President Bouteflika to return to Algeria today as protests resume
Abdelaziz Bouteflika, in Switzerland for medical checks, facing more protests over longtime leadership
President Abdelaziz Bouteflika is expected to return to Algeria on Sunday after two weeks in a Swiss hospital as he faces mass protests that pose the biggest threat to his 20-year rule.
A source familiar with the matter told Reuters Bouteflika would return on Sunday and Ennahar TV said he was expected to land around noon local time.
An Algerian government plane landed at Geneva's Cointrin airport earlier on Sunday. A Reuters witness saw the Gulfstream executive jet, the one which had taken Bouteflika to Geneva on Feb. 24, touch down at the airport amid a heavy police presence.
There was no immediate sign of any ambulance or motorcade carrying the 82-year-old Bouteflika. The ailing president has rarely been seen in public since suffering a stroke in 2013.
Tens of thousands of people of all social classes have protested over the past three weeks over his decision to stand in April's election. Algerians show no sign of backing down despite Bouteflika's offer to limit his term after the election.
Algeria's ruling FLN party called on Sunday on all sides to work together to end the political crisis, Ennahar TV said. It wants national reconciliation and to preserve security and stability, the station said.
Hundreds of students took to the streets of the capital chanting "Bouteflika, there will be no fifth term" on Sunday. Many shops in Algiers are closed.
It is not just young Algerians desperate for jobs and angry at unemployment, corruption and an elderly elite who are protesting. Older Algerians haunted by a civil war in the 1990s have tolerated crackdowns on dissent in exchange for stability. Some of them are now appearing at rallies.

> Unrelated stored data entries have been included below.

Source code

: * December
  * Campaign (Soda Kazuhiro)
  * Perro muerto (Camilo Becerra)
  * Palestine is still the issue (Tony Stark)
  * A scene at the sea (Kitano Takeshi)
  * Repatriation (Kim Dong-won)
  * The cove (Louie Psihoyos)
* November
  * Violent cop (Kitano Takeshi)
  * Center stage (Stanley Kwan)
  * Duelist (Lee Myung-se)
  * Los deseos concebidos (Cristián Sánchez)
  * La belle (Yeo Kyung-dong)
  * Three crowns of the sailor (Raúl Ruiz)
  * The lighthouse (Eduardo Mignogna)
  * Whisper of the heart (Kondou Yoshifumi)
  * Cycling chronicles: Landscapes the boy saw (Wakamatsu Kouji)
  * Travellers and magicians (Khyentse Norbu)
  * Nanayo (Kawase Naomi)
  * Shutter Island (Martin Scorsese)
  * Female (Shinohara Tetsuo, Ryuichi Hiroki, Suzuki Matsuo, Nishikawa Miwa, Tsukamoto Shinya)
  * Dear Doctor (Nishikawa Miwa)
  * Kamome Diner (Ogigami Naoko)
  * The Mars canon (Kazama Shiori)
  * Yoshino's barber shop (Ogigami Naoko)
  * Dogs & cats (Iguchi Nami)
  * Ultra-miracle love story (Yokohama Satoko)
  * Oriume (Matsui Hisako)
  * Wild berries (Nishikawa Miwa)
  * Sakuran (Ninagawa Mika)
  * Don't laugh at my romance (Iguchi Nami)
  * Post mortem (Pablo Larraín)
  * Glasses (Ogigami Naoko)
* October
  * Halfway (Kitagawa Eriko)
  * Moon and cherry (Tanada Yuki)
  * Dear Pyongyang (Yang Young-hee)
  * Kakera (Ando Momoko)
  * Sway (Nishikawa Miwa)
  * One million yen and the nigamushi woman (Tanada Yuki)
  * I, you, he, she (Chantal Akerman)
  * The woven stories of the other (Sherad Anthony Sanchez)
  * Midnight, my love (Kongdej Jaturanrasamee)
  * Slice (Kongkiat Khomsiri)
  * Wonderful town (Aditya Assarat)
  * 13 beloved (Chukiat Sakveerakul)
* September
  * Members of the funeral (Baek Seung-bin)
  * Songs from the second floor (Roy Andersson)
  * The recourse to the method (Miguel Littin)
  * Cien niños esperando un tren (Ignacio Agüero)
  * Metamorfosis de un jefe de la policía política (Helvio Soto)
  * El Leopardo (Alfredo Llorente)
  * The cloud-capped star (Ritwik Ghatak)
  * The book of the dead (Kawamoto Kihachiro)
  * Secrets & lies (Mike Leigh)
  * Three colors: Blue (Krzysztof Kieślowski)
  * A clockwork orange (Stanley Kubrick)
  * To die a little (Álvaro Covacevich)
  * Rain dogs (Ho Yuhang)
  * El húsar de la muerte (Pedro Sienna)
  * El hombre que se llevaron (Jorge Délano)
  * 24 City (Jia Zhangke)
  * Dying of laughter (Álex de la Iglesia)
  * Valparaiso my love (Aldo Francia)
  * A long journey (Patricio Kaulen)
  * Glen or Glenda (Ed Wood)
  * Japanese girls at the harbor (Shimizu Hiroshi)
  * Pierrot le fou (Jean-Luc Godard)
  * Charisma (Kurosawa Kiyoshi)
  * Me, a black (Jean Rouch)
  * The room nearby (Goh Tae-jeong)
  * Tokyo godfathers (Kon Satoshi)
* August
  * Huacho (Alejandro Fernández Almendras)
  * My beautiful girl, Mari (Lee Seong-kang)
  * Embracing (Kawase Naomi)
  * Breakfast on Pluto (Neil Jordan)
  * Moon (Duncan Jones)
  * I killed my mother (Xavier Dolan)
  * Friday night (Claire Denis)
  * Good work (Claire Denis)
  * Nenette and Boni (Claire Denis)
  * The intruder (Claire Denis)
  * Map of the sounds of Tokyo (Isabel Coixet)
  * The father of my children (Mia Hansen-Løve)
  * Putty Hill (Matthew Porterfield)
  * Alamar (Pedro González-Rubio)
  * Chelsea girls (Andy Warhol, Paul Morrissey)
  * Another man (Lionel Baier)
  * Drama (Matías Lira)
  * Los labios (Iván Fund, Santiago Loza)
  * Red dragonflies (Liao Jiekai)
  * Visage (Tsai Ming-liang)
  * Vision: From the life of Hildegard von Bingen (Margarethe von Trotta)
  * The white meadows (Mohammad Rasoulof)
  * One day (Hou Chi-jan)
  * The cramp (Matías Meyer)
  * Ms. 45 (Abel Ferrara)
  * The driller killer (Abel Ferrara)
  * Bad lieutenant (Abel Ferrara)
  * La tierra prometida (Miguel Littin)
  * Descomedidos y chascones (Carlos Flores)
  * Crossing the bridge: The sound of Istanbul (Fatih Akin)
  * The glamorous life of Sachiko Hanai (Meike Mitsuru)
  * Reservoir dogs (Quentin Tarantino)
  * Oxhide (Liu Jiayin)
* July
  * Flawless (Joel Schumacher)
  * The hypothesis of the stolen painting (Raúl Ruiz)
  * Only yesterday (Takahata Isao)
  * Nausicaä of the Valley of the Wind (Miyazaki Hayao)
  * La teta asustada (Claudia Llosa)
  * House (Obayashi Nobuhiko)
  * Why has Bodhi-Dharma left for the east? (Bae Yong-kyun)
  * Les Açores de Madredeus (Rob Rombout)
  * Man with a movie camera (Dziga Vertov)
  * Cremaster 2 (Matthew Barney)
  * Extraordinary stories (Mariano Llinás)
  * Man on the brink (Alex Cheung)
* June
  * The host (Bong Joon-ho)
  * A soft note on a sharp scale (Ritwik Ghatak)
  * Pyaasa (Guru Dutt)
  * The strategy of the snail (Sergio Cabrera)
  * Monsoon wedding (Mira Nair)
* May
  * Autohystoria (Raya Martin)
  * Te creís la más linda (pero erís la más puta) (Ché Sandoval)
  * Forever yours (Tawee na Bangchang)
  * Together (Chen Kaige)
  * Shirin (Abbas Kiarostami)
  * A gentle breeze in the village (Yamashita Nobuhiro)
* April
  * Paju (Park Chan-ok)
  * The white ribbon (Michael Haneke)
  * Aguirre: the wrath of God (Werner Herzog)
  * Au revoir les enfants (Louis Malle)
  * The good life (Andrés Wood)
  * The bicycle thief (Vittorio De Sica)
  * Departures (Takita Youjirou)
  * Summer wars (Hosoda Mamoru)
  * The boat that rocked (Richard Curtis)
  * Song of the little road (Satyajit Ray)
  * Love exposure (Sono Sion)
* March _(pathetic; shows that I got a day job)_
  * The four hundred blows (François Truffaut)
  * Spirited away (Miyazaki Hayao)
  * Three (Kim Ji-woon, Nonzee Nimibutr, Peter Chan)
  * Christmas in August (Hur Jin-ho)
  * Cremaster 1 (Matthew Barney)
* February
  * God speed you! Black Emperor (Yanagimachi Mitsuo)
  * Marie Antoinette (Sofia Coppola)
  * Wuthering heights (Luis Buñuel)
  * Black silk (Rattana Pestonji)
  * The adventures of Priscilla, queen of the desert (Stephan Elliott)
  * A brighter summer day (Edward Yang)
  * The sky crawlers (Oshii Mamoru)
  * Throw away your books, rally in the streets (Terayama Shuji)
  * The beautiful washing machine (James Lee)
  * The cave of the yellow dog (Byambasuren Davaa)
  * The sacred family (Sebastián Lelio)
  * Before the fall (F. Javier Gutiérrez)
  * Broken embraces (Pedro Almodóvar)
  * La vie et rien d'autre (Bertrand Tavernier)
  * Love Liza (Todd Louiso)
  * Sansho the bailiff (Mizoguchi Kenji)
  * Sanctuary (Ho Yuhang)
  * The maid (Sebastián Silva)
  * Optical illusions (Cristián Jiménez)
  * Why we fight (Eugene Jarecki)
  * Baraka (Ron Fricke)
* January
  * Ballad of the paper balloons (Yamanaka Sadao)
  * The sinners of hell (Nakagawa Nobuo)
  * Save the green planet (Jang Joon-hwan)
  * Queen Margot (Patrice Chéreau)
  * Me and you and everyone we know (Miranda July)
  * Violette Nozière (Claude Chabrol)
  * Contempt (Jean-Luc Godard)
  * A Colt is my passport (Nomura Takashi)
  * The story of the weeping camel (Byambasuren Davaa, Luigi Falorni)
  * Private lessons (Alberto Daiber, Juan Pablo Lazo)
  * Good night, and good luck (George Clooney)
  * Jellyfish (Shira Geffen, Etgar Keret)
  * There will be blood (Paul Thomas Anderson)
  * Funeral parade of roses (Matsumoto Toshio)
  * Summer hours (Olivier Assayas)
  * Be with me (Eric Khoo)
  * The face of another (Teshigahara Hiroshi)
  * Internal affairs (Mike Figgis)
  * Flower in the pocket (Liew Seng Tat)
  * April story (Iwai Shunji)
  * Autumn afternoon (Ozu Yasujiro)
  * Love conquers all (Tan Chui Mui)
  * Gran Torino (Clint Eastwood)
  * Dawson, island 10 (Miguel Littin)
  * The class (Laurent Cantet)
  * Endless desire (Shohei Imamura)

"We need a new generation to govern us and secure a better future for our children," said pensioner Ahmed, 63.
For years, rumours have swirled about potential successors to Bouteflika, but no one credible has emerged who has the backing of the army and elite and is not in their 70s or 80s.
The military has stayed in barracks.
Several public figures, including members of Bouteflika's FLN party and lawmakers have resigned to join the rallies against a political system dominated by war veterans since independence from France in 1962.
Two branches of the powerful Algerian labor union UGTA, representing tens of thousands of workers, also opposed the re-election plan. Lawyers have also joined rallies.
Algerians packed central Algiers to capacity on Friday in the biggest protests in the capital in 28 years. Security forces detained 195 people, state television said, citing offenses such as looting.